Face Stabilization by Mode Pursuit for Avatar Construction
PubDate: February 2019
Teams: Electronic Arts
Writers: Mathieu Lamarre; J.P. Lewis; Etienne Danvoye
PDF: Face Stabilization by Mode Pursuit for Avatar Construction
Abstract
Avatars driven by facial motion capture are widely used in games and movies, and may become the foundation of future online virtual reality social spaces. In many of these applications, it is necessary to disambiguate the rigid motion of the skull from deformations due to changing facial expression. This is required so that the expression can be isolated, analyzed, and transferred to the virtual avatar. The problem of identifying the skull motion is partially addressed through the use of a headset or helmet that is assumed to be rigid relative to the skull. However, the headset can slip when a person is moving vigorously on a motion capture stage or in a virtual reality game. More fundamentally, on some people even the skin on the sides and top of the head moves during extreme facial expressions, resulting in the headset shifting slightly.
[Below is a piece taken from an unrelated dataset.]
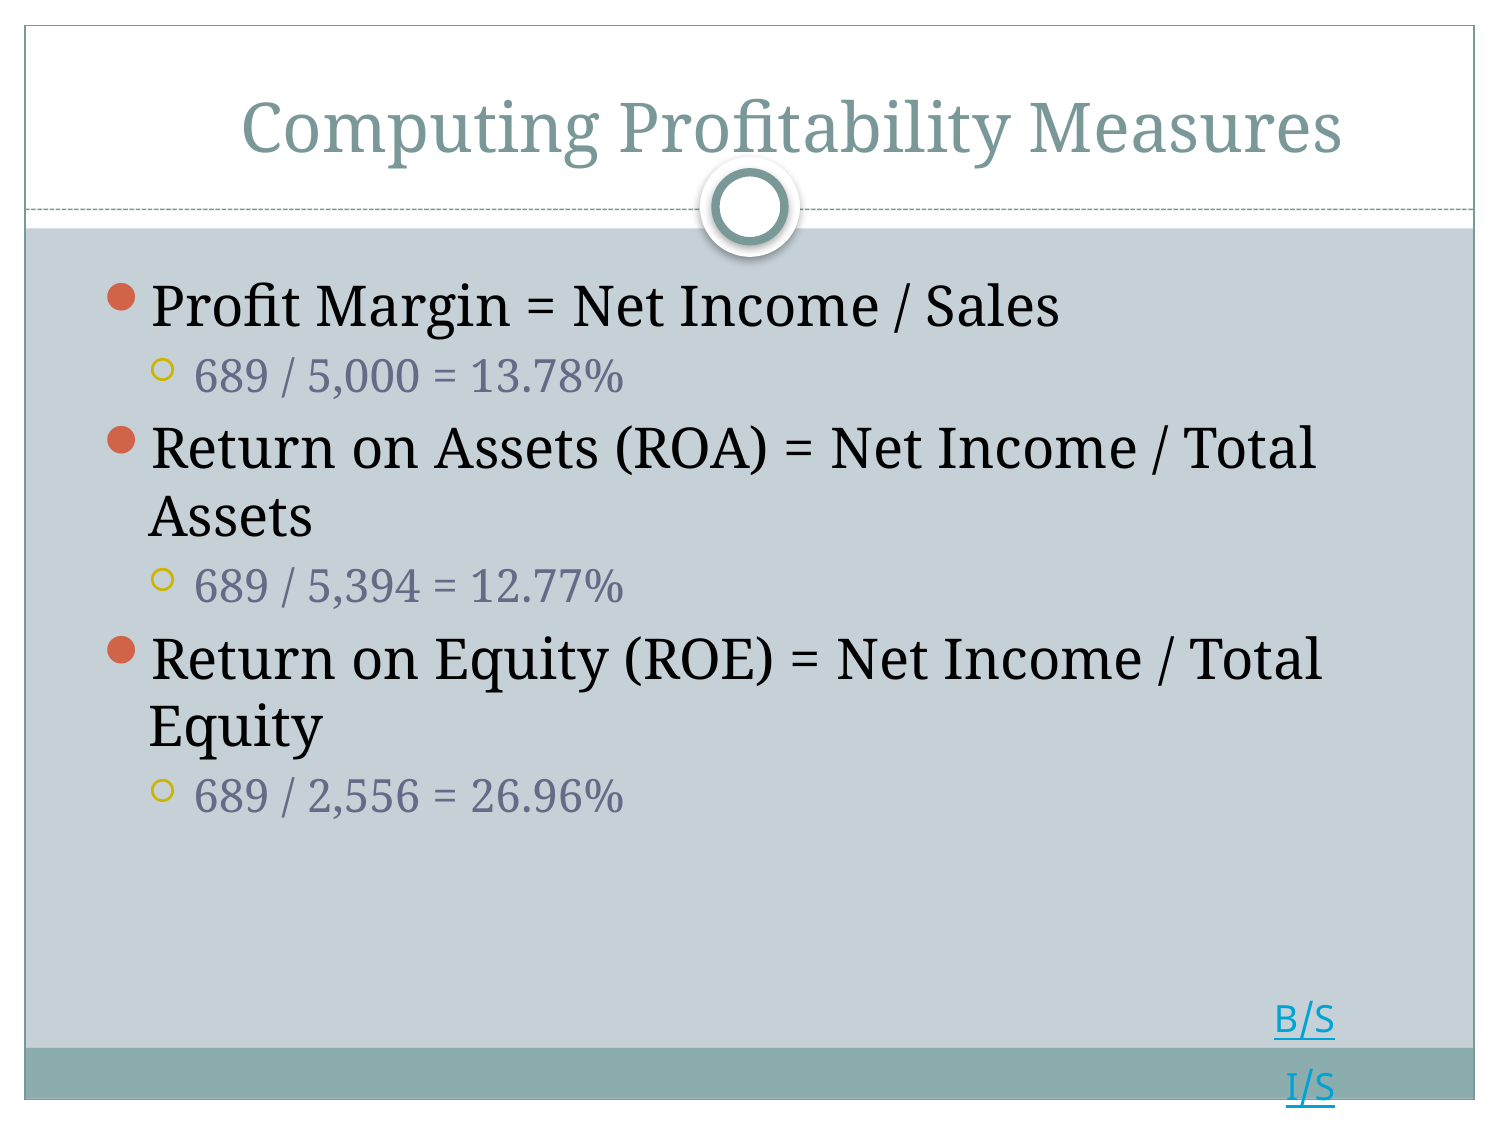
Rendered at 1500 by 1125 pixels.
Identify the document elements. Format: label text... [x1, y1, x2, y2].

Accurate conveyance of facial deformation is important for conveying emotions, so a better solution to this problem is desired. In this paper, we observe that although every point on the face is potentially moving, each tracked point or vertex returns to a neutral or “rest” position frequently as the responsible muscles relax. When viewed from the reference frame of the skull, the histograms of point positions over time should therefore show a concentrated mode at this rest position. On the other hand, the mode is obscured or destroyed when tracked points are viewed in a coordinate frame that is corrupted by the overall rigid motion of the head. Thus, we seek a smooth sequence of rigid transforms that cause the vertex motion histograms to reveal clear modes. To solve this challenging optimization problem, we use a coarse-to-fine strategy in which smoothness is guaranteed by the parameterization of the solution. We validate the results on both professionally created synthetic animations in which the ground truth is known, and on dense 4D computer vision capture of real humans. The results are clearly superior to alternative approaches such as assuming the existence of stationary points on the skin, or using rigid iterated closest points.